OK, at the very least it’s bratty to have 10 cars and trucks that rarely get driven. My theory on car ownership is to think long term. We bought a few ‘favourite-at-the-time’ vehicles at the end of their production cycles like Lisa’s ’99 VR-6 GTI and the 1995 BMW 540 six-speed I have owned for 15 years. Even the newcomer, a 2004 Porsche 911 Carrera that I rationalized purchasing five years ago, is the last of the 996 series of 911s.

The key to this financial wizardry is that I will never need to buy another car. Think of the savings, as I make do with some of my favourite, achievable production cars until the end.

By the time I registered all the odometer readings in my 2010 Brownline Daily, I realized another entry was necessary, the Haulmark car-hauler trailer I purchased a few months ago for some work we are doing with the 2010 Vancouver Olympic Games.

I’ve always wanted an enclosed car hauler.
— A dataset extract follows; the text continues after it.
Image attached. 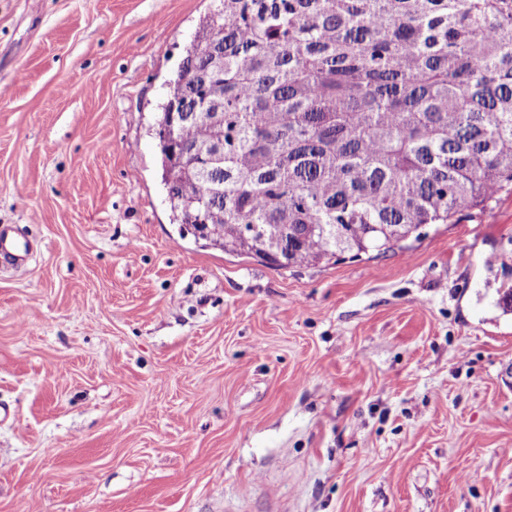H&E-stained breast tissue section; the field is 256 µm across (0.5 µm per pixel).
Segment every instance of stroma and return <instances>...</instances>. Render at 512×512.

Problem is I don’t have a truck to haul the Haulmark with and that may involve yet another entry in ‘The Fleet’ page. GM lent me a Sierra HD 2500 crew cab until after the Olympics and with 41 deployments and more kilometres of haul distance last fall than I put on all of my fleet combined for the year, I’ve bonded with hitching, strapping in and maneuvering the trailer in and out of a slew of Vancouver tight spots.

Unfortunately I’m also festering a good case of truck fever for a Duramax Diesel Sierra of my own. Lots of decisions to be made in the next few weeks: box length, extended cab or crew cab, axle ratios and all kinds of things my wife does not seem that interested in.

Lisa has never given me grief about my vehicular thirst. She has tolerated my lame rationalizations of long-term investment and hefty vehicle savings when I am in my ‘90’s. But the other night when I was going on and on and on about two-wheel drive instead of four-wheel drive, she huffed.

“Where do you plan on parking that trailer? Really?”

She had never talked about my millstones like that before. And although I realized she was on to something, it was still like getting whacked across the teeth with a 2 by 4.

So I guess I had better use a pencil to fill in the space in my Brownline Daily for 2009 Haulmark car hauler and the Duramax diesel Sierra pick-up I need so badly.